> [Exercise goal]: In the listing below, find each line with the string "contrast" and return it.

** Opening Information shown block **

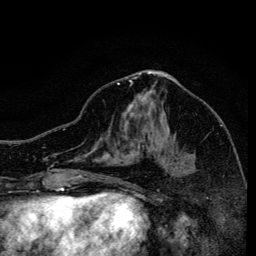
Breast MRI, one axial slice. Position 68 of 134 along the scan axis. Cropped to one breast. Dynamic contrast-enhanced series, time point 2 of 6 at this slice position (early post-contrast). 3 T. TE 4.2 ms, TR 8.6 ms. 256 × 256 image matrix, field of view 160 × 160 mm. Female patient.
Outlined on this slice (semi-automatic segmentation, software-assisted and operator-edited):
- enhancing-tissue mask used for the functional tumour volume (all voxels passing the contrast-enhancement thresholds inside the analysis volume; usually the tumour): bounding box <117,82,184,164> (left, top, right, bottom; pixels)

** Closing Information shown block **

> [Result of the task]:
Breast MRI, one axial slice. Position 68 of 134 along the scan axis. Cropped to one breast. Dynamic contrast-enhanced series, time point 2 of 6 at this slice position (early post-contrast). 3 T. TE 4.2 ms, TR 8.6 ms. 256 × 256 image matrix, field of view 160 × 160 mm. Female patient.
- enhancing-tissue mask used for the functional tumour volume (all voxels passing the contrast-enhancement thresholds inside the analysis volume; usually the tumour): bounding box <117,82,184,164> (left, top, right, bottom; pixels)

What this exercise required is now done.